### [PROBLEM TO SOLVE]
How many lines of the listing below contain the string "JSON"? Reply with the number alone.

### [INFORMATION SHOWN]
-=-=-

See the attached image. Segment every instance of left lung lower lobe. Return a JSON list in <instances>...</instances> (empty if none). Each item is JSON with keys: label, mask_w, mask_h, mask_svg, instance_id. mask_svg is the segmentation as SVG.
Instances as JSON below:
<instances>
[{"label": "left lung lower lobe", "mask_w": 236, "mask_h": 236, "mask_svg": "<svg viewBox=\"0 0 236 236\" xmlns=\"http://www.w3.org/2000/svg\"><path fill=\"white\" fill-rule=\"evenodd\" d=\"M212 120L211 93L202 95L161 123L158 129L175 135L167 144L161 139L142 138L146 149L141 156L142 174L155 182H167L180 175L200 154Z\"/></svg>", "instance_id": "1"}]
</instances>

-=-=-

### [ANSWER TO THIS TASK]
2